- _YOUR OBJECTIVE_:
Could you work out how many lines in the material below hold the word "мясо"? Give only the number in reply.

- _RAW DATA_:
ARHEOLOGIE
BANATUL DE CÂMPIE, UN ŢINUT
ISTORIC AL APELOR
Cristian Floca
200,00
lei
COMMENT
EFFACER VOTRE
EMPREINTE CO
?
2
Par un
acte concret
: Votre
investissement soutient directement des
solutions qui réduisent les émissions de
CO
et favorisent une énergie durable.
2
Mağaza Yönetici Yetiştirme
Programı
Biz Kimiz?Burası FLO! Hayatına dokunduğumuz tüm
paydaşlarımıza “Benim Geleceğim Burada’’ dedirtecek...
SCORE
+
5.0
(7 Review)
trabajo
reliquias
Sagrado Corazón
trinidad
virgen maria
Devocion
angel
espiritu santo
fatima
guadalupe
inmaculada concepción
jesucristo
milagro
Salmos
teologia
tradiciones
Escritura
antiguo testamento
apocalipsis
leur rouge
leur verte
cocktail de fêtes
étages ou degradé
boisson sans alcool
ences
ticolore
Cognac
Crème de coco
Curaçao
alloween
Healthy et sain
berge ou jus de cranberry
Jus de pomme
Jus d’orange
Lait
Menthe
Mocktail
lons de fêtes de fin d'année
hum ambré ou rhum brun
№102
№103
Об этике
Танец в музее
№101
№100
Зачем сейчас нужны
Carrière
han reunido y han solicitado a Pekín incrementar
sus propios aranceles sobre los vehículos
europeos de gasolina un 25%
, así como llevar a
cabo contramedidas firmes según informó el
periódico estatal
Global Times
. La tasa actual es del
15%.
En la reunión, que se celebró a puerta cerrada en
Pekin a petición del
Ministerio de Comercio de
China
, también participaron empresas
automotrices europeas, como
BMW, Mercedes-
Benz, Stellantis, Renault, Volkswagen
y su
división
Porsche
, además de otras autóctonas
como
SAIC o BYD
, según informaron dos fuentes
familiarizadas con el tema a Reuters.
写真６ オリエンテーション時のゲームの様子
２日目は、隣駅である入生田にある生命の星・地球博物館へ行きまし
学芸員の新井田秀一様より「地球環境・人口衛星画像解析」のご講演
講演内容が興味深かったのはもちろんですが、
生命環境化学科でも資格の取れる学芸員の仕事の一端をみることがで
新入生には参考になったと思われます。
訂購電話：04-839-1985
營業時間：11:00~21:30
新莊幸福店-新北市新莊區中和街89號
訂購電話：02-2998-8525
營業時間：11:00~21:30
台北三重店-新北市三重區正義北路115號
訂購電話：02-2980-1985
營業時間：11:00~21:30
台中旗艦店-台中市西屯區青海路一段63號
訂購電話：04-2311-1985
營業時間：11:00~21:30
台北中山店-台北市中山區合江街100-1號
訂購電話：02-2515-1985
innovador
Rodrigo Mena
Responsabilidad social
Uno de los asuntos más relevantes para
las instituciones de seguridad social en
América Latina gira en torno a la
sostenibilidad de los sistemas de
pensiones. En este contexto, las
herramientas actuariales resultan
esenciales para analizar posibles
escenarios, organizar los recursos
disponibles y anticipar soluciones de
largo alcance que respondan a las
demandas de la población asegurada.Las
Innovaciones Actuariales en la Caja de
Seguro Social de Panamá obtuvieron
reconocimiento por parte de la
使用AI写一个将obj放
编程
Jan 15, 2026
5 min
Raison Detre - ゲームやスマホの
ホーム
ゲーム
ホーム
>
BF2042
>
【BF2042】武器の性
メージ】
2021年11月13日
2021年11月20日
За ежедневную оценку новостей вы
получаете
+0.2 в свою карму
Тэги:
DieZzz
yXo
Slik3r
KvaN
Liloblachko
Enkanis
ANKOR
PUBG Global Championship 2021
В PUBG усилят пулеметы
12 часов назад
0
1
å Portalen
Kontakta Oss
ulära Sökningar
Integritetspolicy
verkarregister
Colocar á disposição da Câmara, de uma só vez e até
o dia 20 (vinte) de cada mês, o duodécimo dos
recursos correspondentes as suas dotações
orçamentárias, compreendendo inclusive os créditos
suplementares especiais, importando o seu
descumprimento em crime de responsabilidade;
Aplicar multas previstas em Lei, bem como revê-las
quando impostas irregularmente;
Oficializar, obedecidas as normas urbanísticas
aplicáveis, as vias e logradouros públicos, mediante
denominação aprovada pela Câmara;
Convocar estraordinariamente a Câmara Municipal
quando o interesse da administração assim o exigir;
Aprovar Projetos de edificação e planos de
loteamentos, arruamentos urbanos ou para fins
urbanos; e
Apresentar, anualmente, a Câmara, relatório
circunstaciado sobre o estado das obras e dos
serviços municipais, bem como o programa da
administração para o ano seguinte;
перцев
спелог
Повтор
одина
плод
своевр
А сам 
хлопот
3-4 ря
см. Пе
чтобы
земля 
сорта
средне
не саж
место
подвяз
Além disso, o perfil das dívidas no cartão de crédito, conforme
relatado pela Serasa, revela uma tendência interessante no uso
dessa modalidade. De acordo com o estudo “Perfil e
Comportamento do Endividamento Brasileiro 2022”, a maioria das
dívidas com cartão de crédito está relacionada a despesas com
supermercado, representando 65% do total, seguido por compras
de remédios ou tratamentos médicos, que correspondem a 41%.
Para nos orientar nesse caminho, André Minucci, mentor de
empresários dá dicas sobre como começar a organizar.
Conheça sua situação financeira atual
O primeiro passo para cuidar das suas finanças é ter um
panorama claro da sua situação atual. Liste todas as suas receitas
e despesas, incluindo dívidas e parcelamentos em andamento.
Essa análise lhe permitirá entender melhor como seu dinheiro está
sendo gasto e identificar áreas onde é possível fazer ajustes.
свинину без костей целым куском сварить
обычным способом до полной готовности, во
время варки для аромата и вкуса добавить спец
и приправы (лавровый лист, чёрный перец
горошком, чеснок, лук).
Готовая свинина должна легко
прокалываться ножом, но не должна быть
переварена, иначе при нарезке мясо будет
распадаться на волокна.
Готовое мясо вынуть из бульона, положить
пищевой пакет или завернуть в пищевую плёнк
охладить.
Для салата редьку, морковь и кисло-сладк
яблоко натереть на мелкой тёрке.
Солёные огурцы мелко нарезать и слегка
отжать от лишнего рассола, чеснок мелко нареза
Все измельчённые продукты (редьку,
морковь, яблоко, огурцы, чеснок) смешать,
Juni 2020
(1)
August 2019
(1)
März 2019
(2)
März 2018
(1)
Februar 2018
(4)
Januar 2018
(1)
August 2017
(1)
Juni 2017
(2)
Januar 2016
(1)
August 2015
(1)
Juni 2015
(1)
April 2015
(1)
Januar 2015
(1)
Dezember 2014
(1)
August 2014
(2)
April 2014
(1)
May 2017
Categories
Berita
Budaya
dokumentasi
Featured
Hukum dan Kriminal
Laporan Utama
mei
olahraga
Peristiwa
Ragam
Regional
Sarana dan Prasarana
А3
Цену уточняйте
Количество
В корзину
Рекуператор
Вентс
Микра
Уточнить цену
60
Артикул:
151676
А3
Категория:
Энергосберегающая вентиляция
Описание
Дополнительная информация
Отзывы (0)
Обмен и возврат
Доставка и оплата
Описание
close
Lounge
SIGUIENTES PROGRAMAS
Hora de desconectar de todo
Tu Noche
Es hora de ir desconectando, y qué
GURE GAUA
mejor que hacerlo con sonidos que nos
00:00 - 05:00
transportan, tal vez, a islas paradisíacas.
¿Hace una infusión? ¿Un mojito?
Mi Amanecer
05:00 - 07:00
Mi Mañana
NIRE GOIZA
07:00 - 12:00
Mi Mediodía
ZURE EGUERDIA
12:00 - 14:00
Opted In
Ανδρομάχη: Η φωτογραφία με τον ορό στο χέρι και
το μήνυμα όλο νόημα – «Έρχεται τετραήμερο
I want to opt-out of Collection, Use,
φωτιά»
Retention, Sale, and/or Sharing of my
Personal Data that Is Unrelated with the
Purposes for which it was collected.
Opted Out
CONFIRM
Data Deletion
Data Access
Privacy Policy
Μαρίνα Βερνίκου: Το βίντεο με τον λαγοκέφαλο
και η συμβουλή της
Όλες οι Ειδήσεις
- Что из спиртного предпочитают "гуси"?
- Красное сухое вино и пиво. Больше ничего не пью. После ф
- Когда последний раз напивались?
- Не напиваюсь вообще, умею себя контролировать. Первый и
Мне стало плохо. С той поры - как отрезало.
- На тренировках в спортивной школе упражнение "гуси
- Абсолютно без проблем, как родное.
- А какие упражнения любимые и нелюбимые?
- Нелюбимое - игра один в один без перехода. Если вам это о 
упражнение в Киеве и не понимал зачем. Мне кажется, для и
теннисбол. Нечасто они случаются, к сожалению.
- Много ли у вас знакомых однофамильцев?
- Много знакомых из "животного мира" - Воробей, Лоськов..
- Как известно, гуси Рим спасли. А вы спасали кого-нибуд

- _SOLUTION TO THE EXERCISE_:
2